William J. Brown is the attorney for George Lane and the other Tennessee plaintiffs. He’s under the impression that the justices will be won over by dramatic accounts of the humiliations they’ve faced. He is wrong. The justices want to talk about whether this law is only constitutional “as applied” to citizens seeking access to courthouses. Brown keeps listing off into “quintessential elements of law … life … liberty. …”
Justice Ruth Bader Ginsburg asks if the disabled have a constitutional right of access to covered stadiums. Brown replies that as a prophylactic matter, there might someday be a political rally at that stadium and the disabled may want to hold up signs. Then their First Amendment rights would be in peril. Even Ginsburg is unimpressed with this logic. Scalia is upset that Brown is seeking any accommodation for his client at all. For him, it was too much that the court staff offered to carry Lane up the stairs. He should have had to ask. “He has the right that the state has to provide the means. The means can include someone carrying him up the stairs.”
Ginsburg adds, “To respect equal dignity, we have to treat some people specially; that’s what building an elevator is.” Even she is sounding curmudgeonly about accommodations. If it were easy and free to help disadvantaged minorities, we wouldn’t have needed civil rights legislation in the first place.
Deputy Solicitor General Paul Clement has 15 minutes to argue on Lane’s side. He gets trapped in the same debate Scalia had with Brown:
Scalia starts: “It depends on what’s meant by discrimination. The handicapped not getting an elevator may not be a constitutional violation.” Clement replies that when the handicapped can’t vote, that’s a fundamental right being burdened, and it should trigger strict judicial scrutiny. Rehnquist says that voting discrimination means “a person is not allowed to vote, as opposed to not being facilitated in being allowed to vote.”

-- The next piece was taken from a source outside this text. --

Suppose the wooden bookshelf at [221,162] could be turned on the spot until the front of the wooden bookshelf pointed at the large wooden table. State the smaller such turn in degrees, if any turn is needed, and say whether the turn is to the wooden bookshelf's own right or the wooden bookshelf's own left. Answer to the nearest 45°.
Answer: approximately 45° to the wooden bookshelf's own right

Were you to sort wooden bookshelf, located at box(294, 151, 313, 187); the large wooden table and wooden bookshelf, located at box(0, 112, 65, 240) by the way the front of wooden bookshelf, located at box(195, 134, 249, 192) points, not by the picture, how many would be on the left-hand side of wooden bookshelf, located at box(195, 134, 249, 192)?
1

Clement sees no difference. Nor do I. When groups are systematically barred from the polls, you have a constitutional problem whether you call it a denial or a refusal to facilitate. But Scalia contends that being “turned away because there is no elevator is not a constitutional violation.” He adds, “An inaccessible voting place means nothing at all. It merely means the state didn’t go out of its way to accommodate the handicapped.”

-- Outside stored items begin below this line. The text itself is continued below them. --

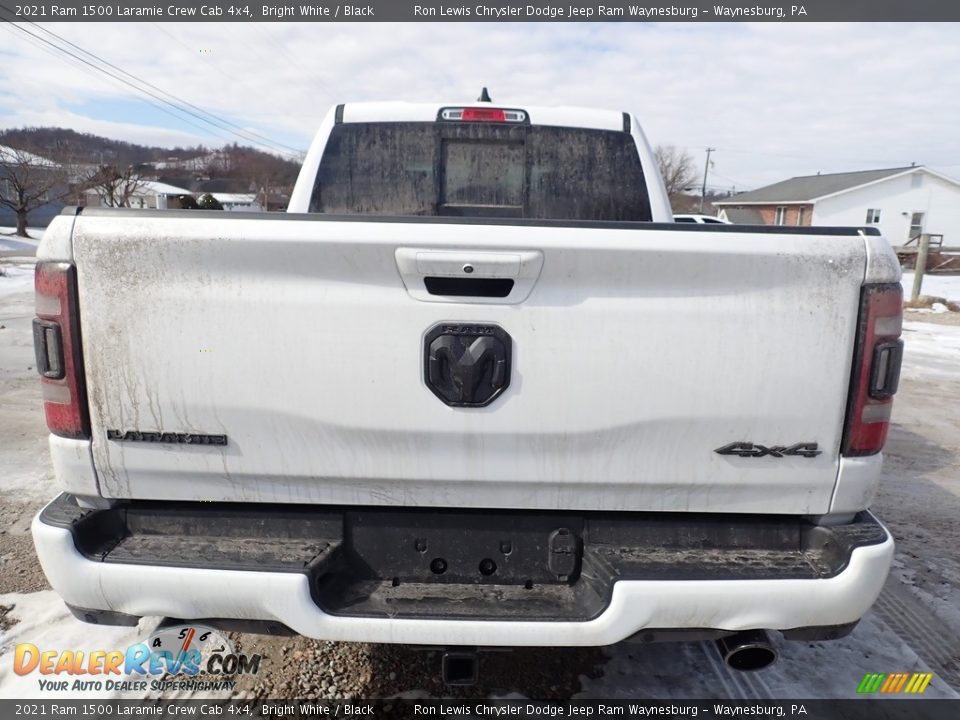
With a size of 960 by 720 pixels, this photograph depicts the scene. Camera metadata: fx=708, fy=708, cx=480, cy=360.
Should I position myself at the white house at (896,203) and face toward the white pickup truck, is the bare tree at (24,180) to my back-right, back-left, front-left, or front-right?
front-right

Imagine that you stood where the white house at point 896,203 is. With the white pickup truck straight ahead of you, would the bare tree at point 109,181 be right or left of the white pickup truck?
right

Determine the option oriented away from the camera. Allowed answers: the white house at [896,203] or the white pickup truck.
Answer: the white pickup truck

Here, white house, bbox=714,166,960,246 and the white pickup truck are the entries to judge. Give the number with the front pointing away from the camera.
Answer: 1

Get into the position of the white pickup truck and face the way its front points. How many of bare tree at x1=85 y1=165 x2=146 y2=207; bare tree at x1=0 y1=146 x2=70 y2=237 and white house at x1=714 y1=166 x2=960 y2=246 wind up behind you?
0

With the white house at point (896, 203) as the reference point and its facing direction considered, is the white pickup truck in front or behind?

You know, just like the states didn’t go out of their way to integrate schools. Who are these people?
Clement seems to be caught in Scalia’s headlights, even more so when Scalia insists that Congress cannot have aimed to solve the constitutional voting problem by “requiring access to state-owned hockey rinks,” thus launching another five-minute discussion of whether the handicapped have some fundamental right to accessible hockey rinks. An argument Clement wisely fails to attempt.
Michael Moore finishes this Morning of Meanness by asserting that not only is there no right of handicapped access to hockey rinks, but also even if the rink were inaccessible because of a discriminatory general manager, it would still warrant the lowest level of constitutional scrutiny. His clear message to the handicapped: You don’t matter enough to warrant meaningful constitutional scrutiny.

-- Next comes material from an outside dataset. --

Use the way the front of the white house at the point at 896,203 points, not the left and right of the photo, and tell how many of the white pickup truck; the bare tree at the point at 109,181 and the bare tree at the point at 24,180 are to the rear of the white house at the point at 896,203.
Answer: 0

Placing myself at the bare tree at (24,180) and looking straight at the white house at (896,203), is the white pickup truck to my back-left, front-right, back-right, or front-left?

It’s truly surreal to witness a court that has cheerfully accommodated its own collective disabilities—the chief justice’s bad back (he ambles around throughout oral argument) and Justice Souter’s seemingly pathological fear of strangers (no cameras while he sits on the court)—sit utterly unmoved by the plight of Americans who can’t even fight a traffic ticket or a custody battle for want of a ramp.